Data excerpts

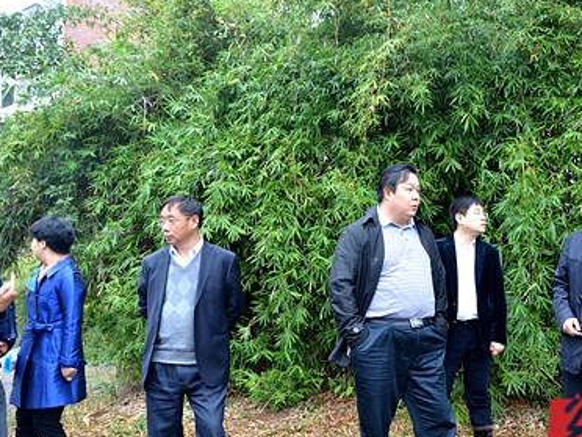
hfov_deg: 45.5
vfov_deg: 35.4
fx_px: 683
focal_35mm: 41
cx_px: 386
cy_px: 251
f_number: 5.6
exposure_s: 1/125
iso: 500
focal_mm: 21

## ASSIGNMENT
What is needed is an exact copy of the entries, without any images.

## TASK OUTPUT
hfov_deg: 45.5
vfov_deg: 35.4
fx_px: 683
focal_35mm: 41
cx_px: 386
cy_px: 251
f_number: 5.6
exposure_s: 1/125
iso: 500
focal_mm: 21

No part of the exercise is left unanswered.